The meeting gathered Napolitano and the interior ministers of the G6 largest European Union nations -- Britain, France, Germany, Italy, Poland and Spain.

"There is a problem with arms that are going from Libya, probably to Mali," Rubalcaba said.

"If we don't do anything, AQIM could take advantage of this situation to grow, and if AQIM grows so will the risks faced by Europe and the United States," Rubalcaba said.

AQIM, which has its roots in Algeria, has camps in Mali which it uses as a launchpad to carry out armed attacks and kidnappings in the Sahel desert region where the group is also involved in drugs trafficking.

Rubalcaba said it was agreed at the meeting that the interior ministers and foreign ministers of the six largest European nations would hold talks on how to step up the fight against AQIM.

They also agreed that Europe would work more closely with the African Union on the issue, he added.

"It is very difficult to do anything in Africa unless you work with the African Union," the minister said.

Libya has been wracked by a civil war since a violent uprising against Moamer Kadhafi, in power for over four decades, swept the country four months ago.

The G6 represents three quarters of the EU population.

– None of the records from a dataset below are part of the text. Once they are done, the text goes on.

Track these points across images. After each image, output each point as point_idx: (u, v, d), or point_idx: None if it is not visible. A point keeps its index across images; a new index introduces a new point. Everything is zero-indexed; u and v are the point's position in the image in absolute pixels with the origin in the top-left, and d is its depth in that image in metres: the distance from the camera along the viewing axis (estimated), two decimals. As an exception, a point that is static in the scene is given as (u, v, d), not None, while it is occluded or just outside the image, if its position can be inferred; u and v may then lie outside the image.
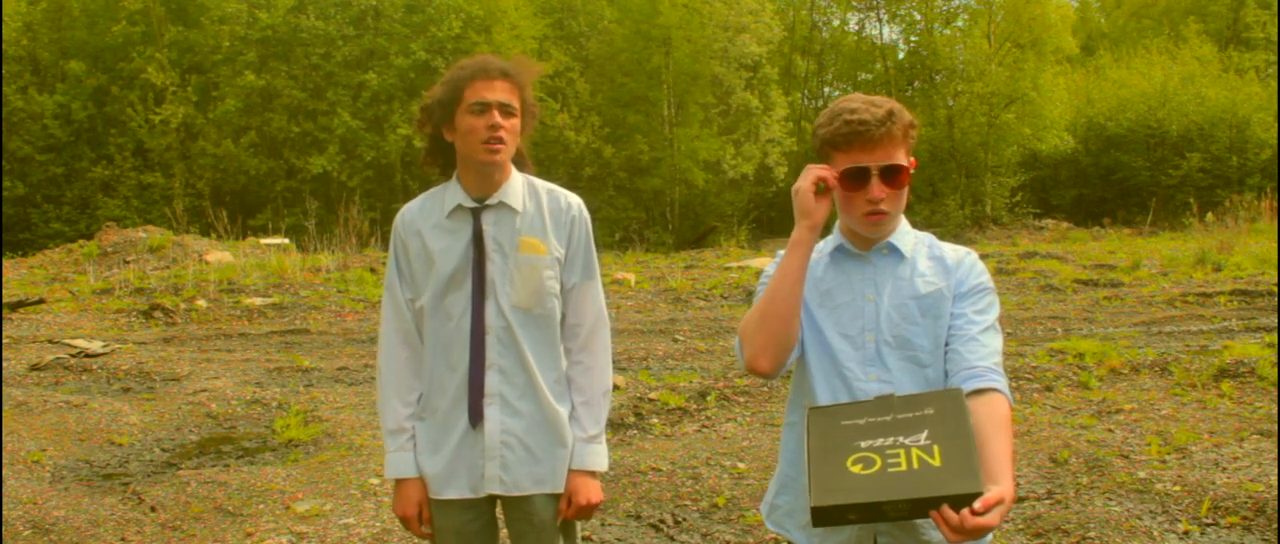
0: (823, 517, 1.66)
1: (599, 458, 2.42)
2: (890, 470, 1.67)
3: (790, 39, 33.45)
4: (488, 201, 2.37)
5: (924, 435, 1.72)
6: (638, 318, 10.51)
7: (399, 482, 2.42)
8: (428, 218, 2.42)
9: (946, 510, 1.60)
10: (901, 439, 1.72)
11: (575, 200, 2.45)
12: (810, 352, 2.07)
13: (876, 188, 1.95)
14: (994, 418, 1.85)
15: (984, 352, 1.96)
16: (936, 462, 1.66)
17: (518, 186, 2.41)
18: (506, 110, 2.30)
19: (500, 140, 2.30)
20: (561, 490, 2.41)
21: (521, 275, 2.36)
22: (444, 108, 2.33)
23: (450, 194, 2.40)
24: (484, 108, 2.28)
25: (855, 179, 1.96)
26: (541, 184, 2.46)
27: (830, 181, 1.98)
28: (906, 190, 2.03)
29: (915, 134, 2.02)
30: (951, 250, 2.10)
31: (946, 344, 2.01)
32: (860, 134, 1.94)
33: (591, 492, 2.40)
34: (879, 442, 1.72)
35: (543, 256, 2.37)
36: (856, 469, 1.69)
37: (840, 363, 2.03)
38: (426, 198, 2.47)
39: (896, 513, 1.65)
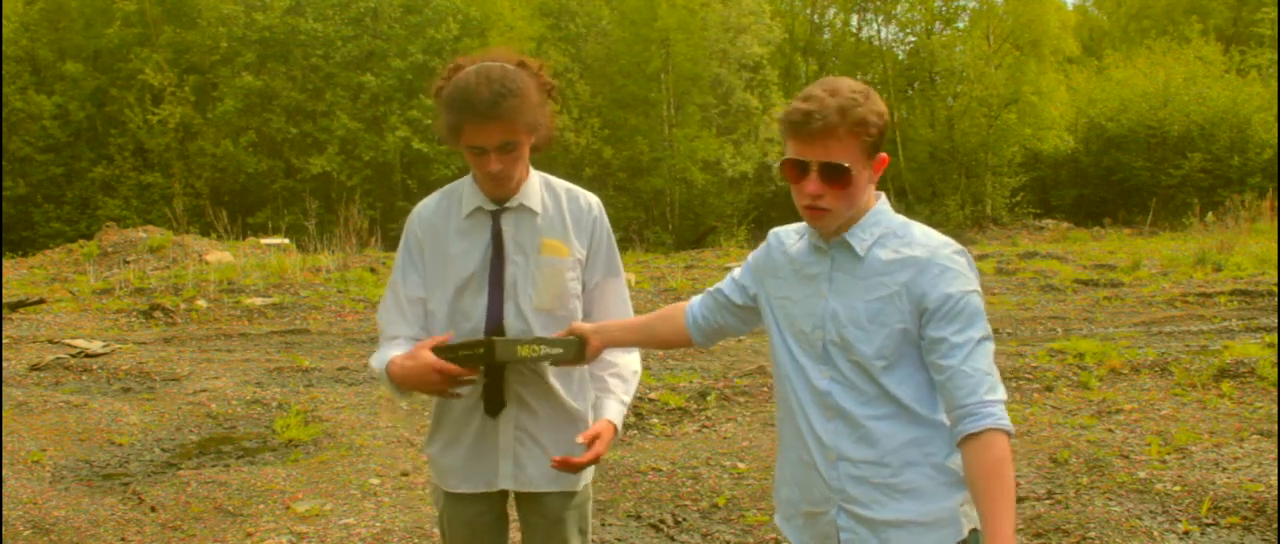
0: (503, 350, 2.18)
1: (620, 419, 2.40)
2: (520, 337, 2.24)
3: (791, 40, 33.45)
4: (506, 203, 2.34)
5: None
6: (638, 318, 10.50)
7: (389, 366, 2.28)
8: (446, 218, 2.37)
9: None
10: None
11: (595, 201, 2.43)
12: (776, 343, 2.04)
13: (813, 183, 1.84)
14: (987, 466, 1.76)
15: (972, 383, 1.81)
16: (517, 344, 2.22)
17: (536, 187, 2.37)
18: (506, 148, 2.22)
19: (502, 178, 2.27)
20: (575, 489, 2.41)
21: (544, 277, 2.33)
22: (448, 133, 2.26)
23: (468, 195, 2.36)
24: (481, 152, 2.22)
25: (796, 171, 1.87)
26: (560, 184, 2.42)
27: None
28: (853, 191, 1.87)
29: (877, 133, 1.86)
30: (923, 246, 1.90)
31: (932, 371, 1.87)
32: (802, 126, 1.83)
33: (606, 443, 2.34)
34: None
35: (565, 259, 2.35)
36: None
37: (800, 358, 1.98)
38: (443, 195, 2.42)
39: (543, 350, 2.19)
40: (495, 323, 2.32)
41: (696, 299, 2.26)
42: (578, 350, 2.26)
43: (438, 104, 2.29)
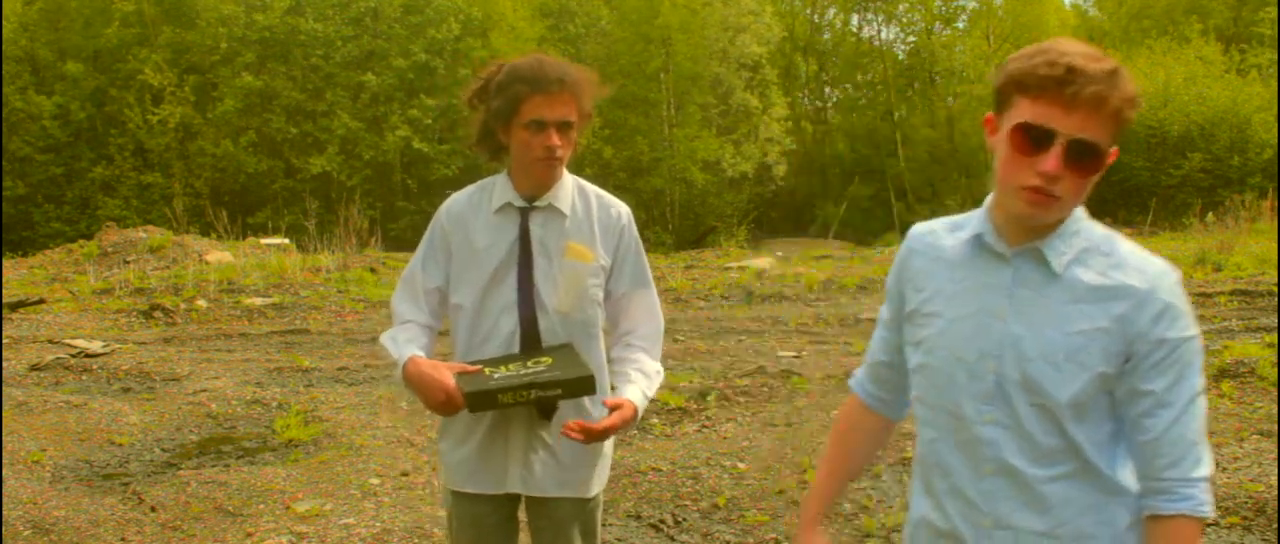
0: (475, 401, 2.19)
1: (641, 402, 2.31)
2: (523, 373, 2.21)
3: (790, 39, 33.46)
4: (537, 203, 2.34)
5: (545, 362, 2.27)
6: (638, 318, 10.48)
7: (408, 364, 2.27)
8: (475, 212, 2.37)
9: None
10: (527, 364, 2.26)
11: (625, 210, 2.42)
12: (916, 374, 1.64)
13: (1053, 160, 1.42)
14: None
15: (1177, 453, 1.47)
16: (549, 360, 2.25)
17: (568, 189, 2.38)
18: (565, 126, 2.25)
19: (557, 159, 2.27)
20: (586, 495, 2.40)
21: (565, 280, 2.33)
22: (500, 117, 2.27)
23: (499, 190, 2.36)
24: (541, 126, 2.23)
25: (1034, 141, 1.43)
26: (591, 189, 2.42)
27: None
28: (1090, 183, 1.48)
29: (1131, 115, 1.46)
30: (1140, 272, 1.51)
31: (1130, 429, 1.52)
32: (1063, 85, 1.40)
33: (623, 419, 2.25)
34: (513, 366, 2.26)
35: (588, 264, 2.34)
36: (497, 371, 2.24)
37: (951, 394, 1.57)
38: (475, 191, 2.43)
39: (535, 394, 2.18)
40: (528, 324, 2.32)
41: (859, 383, 1.87)
42: (581, 387, 2.23)
43: (483, 94, 2.30)
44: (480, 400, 2.20)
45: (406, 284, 2.44)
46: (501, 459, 2.36)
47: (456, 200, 2.43)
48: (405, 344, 2.33)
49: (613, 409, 2.24)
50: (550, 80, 2.21)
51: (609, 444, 2.46)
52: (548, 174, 2.31)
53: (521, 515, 2.51)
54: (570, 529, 2.40)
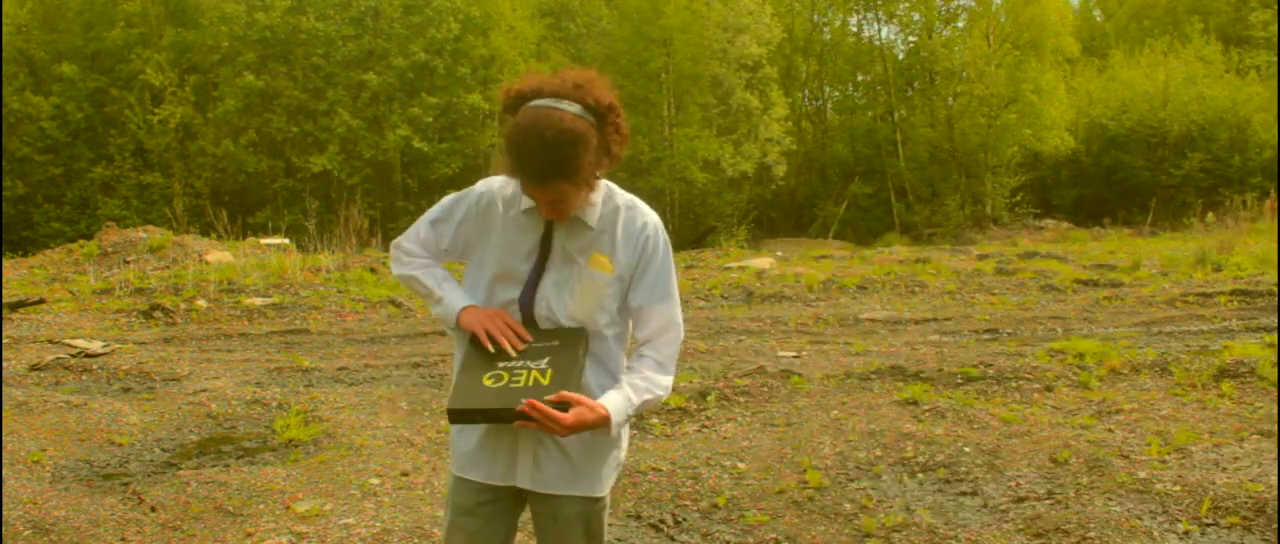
0: (457, 417, 2.18)
1: (617, 413, 2.24)
2: (511, 386, 2.15)
3: (790, 39, 33.44)
4: None
5: (545, 362, 2.20)
6: (638, 318, 10.46)
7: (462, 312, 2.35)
8: (508, 205, 2.38)
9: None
10: (528, 363, 2.21)
11: (653, 220, 2.37)
12: None
13: None
14: None
15: None
16: (546, 381, 2.15)
17: (596, 198, 2.34)
18: (557, 200, 2.23)
19: (560, 215, 2.28)
20: (595, 494, 2.39)
21: (583, 288, 2.32)
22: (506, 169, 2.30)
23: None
24: (536, 199, 2.26)
25: None
26: (623, 198, 2.39)
27: None
28: None
29: None
30: None
31: None
32: None
33: (579, 418, 2.16)
34: (513, 364, 2.21)
35: (607, 275, 2.33)
36: (488, 382, 2.18)
37: None
38: (516, 186, 2.39)
39: (511, 416, 2.11)
40: (526, 315, 2.34)
41: None
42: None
43: (502, 128, 2.32)
44: (456, 417, 2.23)
45: (423, 225, 2.46)
46: (510, 452, 2.36)
47: (506, 184, 2.39)
48: (444, 282, 2.41)
49: (583, 407, 2.19)
50: (529, 177, 2.18)
51: (621, 446, 2.46)
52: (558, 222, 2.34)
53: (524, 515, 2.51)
54: (575, 528, 2.40)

The informal group was set up by Britain and France in 2003 to provide a forum for big EU nations to discuss issues of law and order and immigration.

The US and European policymakers also discussed ways to boost the fight against organised crime including drug trafficking, prostitution and money laundering.

Before the start of the meeting, Rubalcaba and Napolitano signed an agreement to boost Spanish-US scientific and technological security cooperation, the interior ministry said in a statement.

"The agreement stresses the importance of protecting key infratructures to better protect the flow of goods and citizens between both countries," the ministry said.

Other participants included the EU's home affairs commissioner, Sweden's Cecilia Malmstrom, the bloc's counterterrorism coordinator, Belgium's Guilles de Kerchove, and US Deputy Attorney General James Cole.